TAREFA -> Repita na íntegra, sem alterar nada, o trecho abaixo sobre os princípios arquitetônicos na obra de Oscar Niemeyer.

TRECHO ->
##############################
A ciência tem seus axiomas; a arte tem seus princípios. Julien Guadet1

Com base na análise das fontes documentais primárias2 do processo de concepção do Congresso

Nacional (1957-1962), é possível identificar alguns princípios arquitetônicos subjacentes à obra de

Oscar Niemeyer. A compreensão desses princípios e a identificação de possíveis conexões com

outras correntes da arquitetura brasileira podem contribuir não só para esclarecer as relações

importantes entre concepção e construção, entre as decisões de maior escala e os detalhes

construtivos, mas também ajuda a definir caminhos para a preservação daquela obra referencial

(Fig. 1).

A partir das estratégias de projeto evidenciadas no percurso da arquitetura do palácio surgiram as

conjecturas acerca de possíveis conexões, ou paralelismos, entre decisões projetuais dos

edifícios de Brasília e aspectos característicos da arquitetura brutalista produzida no Brasil, entre

1953 e 1973. Contemporaneidade dos profissionais envolvidos nas correntes arquitetônicas de

que se trata, a evidência das fontes de influência comuns (Le Corbusier e Mies van der Rohe), e

os escritos dos principais autores são alguns dos dados que facultam o cotejamento.

Como muitos dos primeiros arquitetos modernistas, Oscar Niemeyer teve por base uma formação

clássica, na Academia Nacional de Belas Artes do Rio de Janeiro. Carlos Eduardo Comas afirma

que os mestres brasileiros da arquitetura moderna nunca negaram os fundamentos conceituais e

metodológicos da tradição acadêmica.3 De fato, conceitos como composição, hierarquia e caráter

sempre permearam os discursos de Lucio Costa e de Oscar Niemeyer. A facilidade com que tais

conceitos migraram de um modo de produção arquitetônica parece sugerir que os mesmos

estavam além das questões de forma ou função. Por conseguinte, estes princípios não eram visto

apenas como uma questão de método ou de estilo, eles afetaram os procedimentos de projeto.
##############################
DADOS FORNECIDOS ->

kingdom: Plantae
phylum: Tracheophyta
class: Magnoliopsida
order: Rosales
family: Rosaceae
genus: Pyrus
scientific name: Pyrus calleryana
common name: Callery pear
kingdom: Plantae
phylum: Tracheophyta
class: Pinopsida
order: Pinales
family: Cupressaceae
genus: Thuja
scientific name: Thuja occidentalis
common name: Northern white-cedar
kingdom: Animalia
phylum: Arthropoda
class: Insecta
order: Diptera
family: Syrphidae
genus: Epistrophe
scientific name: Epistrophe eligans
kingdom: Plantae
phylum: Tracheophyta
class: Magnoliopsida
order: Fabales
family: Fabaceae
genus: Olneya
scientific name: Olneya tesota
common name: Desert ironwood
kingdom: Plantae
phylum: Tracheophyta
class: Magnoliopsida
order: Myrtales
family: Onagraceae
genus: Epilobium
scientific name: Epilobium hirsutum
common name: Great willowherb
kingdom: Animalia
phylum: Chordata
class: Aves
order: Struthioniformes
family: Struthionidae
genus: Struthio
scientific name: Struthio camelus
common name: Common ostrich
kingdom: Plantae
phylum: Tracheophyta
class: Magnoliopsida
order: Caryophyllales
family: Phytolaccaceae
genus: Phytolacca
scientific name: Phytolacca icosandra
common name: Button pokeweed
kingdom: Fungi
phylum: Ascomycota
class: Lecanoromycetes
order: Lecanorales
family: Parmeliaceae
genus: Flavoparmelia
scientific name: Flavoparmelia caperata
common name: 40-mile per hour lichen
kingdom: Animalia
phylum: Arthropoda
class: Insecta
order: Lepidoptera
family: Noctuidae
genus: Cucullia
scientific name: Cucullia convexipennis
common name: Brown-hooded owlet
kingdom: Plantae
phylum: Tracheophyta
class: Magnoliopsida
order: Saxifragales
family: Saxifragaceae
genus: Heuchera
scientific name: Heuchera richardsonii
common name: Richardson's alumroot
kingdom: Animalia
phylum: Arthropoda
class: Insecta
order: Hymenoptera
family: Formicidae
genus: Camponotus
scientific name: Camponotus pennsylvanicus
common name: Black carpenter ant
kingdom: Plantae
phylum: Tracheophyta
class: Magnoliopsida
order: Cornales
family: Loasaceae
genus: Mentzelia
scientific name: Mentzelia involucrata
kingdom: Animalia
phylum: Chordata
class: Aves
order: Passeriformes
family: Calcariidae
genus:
##############################
RESPOSTA CORRETA ->
A ciência tem seus axiomas; a arte tem seus princípios. Julien Guadet1

Com base na análise das fontes documentais primárias2 do processo de concepção do Congresso

Nacional (1957-1962), é possível identificar alguns princípios arquitetônicos subjacentes à obra de

Oscar Niemeyer. A compreensão desses princípios e a identificação de possíveis conexões com

outras correntes da arquitetura brasileira podem contribuir não só para esclarecer as relações

importantes entre concepção e construção, entre as decisões de maior escala e os detalhes

construtivos, mas também ajuda a definir caminhos para a preservação daquela obra referencial

(Fig. 1).

A partir das estratégias de projeto evidenciadas no percurso da arquitetura do palácio surgiram as

conjecturas acerca de possíveis conexões, ou paralelismos, entre decisões projetuais dos

edifícios de Brasília e aspectos característicos da arquitetura brutalista produzida no Brasil, entre

1953 e 1973. Contemporaneidade dos profissionais envolvidos nas correntes arquitetônicas de

que se trata, a evidência das fontes de influência comuns (Le Corbusier e Mies van der Rohe), e

os escritos dos principais autores são alguns dos dados que facultam o cotejamento.

Como muitos dos primeiros arquitetos modernistas, Oscar Niemeyer teve por base uma formação

clássica, na Academia Nacional de Belas Artes do Rio de Janeiro. Carlos Eduardo Comas afirma

que os mestres brasileiros da arquitetura moderna nunca negaram os fundamentos conceituais e

metodológicos da tradição acadêmica.3 De fato, conceitos como composição, hierarquia e caráter

sempre permearam os discursos de Lucio Costa e de Oscar Niemeyer. A facilidade com que tais

conceitos migraram de um modo de produção arquitetônica parece sugerir que os mesmos

estavam além das questões de forma ou função. Por conseguinte, estes princípios não eram visto

apenas como uma questão de método ou de estilo, eles afetaram os procedimentos de projeto.